**Exercise objective**. Filter the items below, copying out each line that contains the word "cuestionadas". The match is case-sensitive.

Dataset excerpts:

◇ ◇ ◇

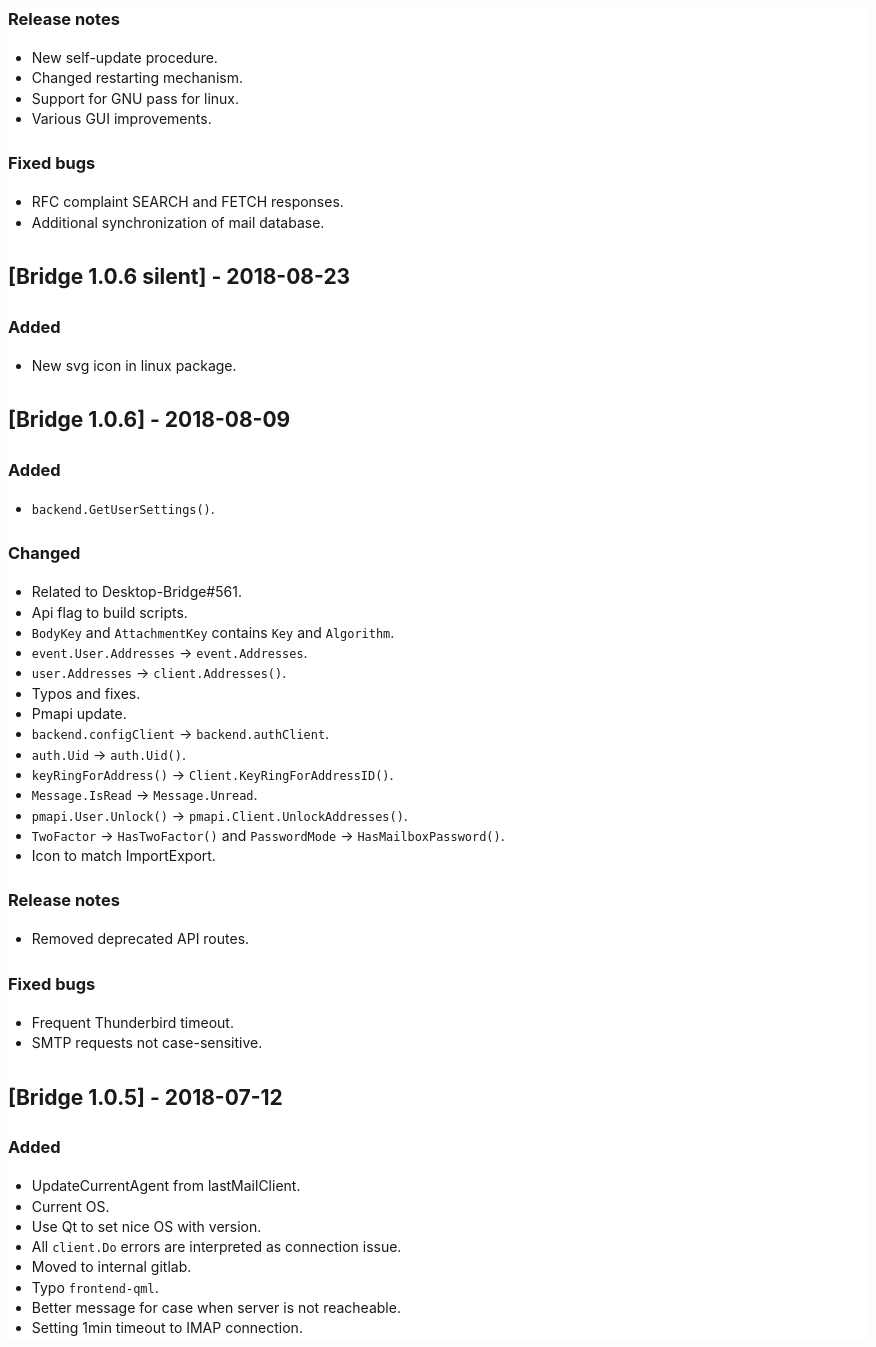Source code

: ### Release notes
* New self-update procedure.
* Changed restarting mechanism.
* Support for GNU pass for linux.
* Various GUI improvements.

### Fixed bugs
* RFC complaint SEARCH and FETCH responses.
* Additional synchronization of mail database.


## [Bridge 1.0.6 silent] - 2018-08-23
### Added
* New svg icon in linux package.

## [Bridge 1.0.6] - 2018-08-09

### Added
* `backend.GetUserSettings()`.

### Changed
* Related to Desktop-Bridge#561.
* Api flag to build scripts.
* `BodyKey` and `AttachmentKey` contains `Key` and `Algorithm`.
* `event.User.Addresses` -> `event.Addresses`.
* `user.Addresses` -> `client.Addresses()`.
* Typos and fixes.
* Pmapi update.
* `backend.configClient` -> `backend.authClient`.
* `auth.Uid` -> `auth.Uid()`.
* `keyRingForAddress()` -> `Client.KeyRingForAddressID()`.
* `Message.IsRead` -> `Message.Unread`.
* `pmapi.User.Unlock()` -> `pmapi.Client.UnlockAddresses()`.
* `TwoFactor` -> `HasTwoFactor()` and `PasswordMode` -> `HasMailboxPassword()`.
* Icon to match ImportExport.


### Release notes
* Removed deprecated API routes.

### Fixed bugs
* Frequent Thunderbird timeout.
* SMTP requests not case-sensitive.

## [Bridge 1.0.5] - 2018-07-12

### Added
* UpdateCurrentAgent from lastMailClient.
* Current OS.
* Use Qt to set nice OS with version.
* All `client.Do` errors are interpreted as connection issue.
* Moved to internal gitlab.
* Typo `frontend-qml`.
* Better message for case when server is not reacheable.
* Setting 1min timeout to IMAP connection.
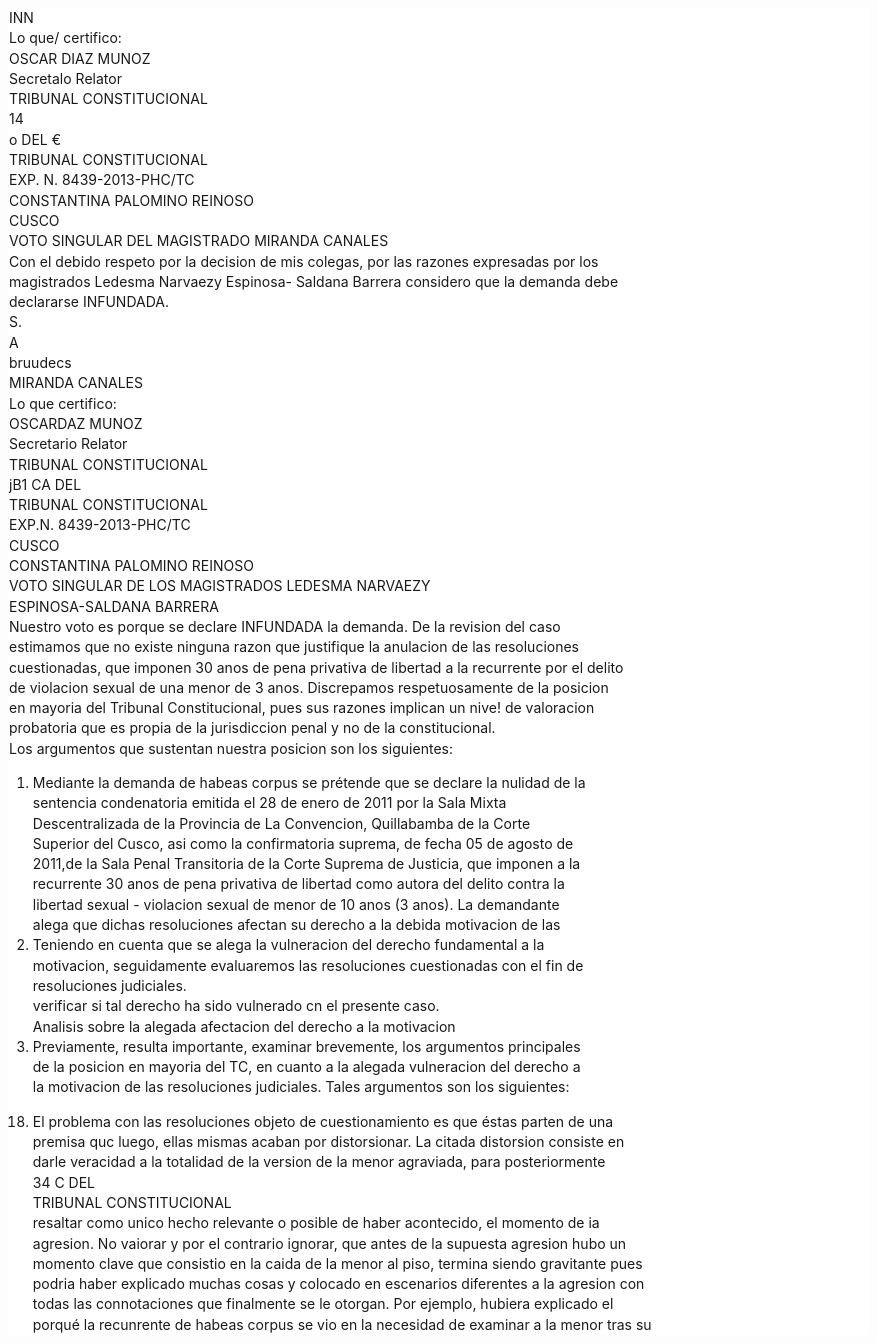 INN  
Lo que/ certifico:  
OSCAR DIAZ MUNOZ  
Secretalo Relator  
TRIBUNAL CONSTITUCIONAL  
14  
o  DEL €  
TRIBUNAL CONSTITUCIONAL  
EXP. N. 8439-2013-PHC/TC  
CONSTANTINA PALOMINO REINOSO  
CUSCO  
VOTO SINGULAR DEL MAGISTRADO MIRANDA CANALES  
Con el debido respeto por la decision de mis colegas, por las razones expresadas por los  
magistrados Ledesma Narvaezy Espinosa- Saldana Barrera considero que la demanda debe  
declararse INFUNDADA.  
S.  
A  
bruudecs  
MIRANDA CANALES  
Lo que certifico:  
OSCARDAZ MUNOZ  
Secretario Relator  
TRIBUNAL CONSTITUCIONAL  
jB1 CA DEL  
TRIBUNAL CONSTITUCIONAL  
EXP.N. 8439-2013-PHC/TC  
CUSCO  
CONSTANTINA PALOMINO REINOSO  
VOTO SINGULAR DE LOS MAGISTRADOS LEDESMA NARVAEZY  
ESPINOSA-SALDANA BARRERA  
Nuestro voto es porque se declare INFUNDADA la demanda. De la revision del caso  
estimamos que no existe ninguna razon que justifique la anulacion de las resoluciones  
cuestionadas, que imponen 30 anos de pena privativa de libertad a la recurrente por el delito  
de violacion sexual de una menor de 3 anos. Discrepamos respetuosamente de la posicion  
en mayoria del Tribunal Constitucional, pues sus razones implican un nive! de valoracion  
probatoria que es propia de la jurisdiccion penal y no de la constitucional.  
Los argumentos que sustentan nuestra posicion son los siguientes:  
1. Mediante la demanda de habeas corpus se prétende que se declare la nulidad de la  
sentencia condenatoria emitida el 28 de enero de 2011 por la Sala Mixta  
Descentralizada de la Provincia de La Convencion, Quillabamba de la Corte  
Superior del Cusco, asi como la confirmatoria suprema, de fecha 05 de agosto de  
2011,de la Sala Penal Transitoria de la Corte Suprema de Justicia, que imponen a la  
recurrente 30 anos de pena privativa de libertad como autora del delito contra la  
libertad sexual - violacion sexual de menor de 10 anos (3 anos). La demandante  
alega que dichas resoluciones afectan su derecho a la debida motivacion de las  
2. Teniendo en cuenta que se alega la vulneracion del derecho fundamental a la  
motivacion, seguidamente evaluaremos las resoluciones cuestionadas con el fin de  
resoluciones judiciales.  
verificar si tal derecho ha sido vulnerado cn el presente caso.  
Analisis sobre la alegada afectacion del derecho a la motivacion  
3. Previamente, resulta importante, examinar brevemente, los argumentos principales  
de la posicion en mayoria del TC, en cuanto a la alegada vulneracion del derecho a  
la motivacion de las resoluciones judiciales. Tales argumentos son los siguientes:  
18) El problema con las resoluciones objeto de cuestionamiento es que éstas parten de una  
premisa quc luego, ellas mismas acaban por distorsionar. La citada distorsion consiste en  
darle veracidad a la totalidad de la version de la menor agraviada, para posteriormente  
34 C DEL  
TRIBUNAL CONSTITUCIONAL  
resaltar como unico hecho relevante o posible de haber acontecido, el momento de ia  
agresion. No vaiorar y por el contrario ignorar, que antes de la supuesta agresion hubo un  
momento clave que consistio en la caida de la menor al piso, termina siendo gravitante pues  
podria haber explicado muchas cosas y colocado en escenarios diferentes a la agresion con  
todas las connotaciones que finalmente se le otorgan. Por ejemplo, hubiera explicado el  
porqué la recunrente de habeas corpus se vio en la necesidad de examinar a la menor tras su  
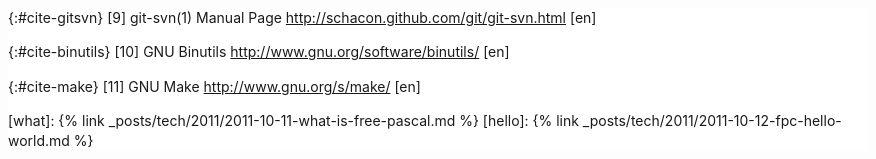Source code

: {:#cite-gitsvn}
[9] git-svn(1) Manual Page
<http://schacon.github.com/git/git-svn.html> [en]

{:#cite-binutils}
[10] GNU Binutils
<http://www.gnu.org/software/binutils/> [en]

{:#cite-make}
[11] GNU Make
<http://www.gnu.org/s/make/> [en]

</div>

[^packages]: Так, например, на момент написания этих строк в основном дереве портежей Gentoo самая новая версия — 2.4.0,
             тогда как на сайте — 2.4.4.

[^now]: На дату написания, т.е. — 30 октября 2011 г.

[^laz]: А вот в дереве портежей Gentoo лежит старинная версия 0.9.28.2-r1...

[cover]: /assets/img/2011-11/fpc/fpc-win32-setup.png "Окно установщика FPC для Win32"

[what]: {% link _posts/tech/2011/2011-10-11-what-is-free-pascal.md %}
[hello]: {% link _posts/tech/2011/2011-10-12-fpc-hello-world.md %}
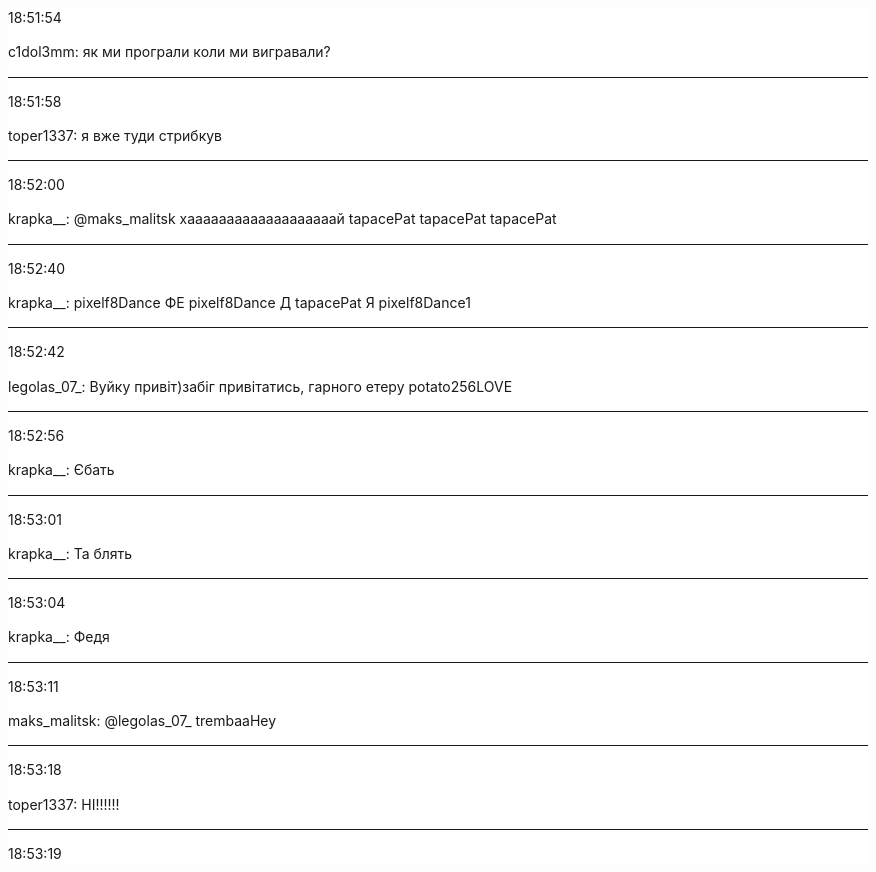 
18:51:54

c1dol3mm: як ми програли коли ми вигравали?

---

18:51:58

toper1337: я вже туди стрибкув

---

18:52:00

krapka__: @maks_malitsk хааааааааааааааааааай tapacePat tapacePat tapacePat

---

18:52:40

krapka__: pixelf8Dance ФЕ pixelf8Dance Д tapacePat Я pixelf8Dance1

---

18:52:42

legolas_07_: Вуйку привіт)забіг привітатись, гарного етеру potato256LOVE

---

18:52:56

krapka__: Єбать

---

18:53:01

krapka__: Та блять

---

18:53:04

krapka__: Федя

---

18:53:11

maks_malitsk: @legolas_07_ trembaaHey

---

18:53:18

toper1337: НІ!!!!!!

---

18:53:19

◇ ◇ ◇

**Exercise answer**.
cuestionadas, que imponen 30 anos de pena privativa de libertad a la recurrente por el delito  
motivacion, seguidamente evaluaremos las resoluciones cuestionadas con el fin de  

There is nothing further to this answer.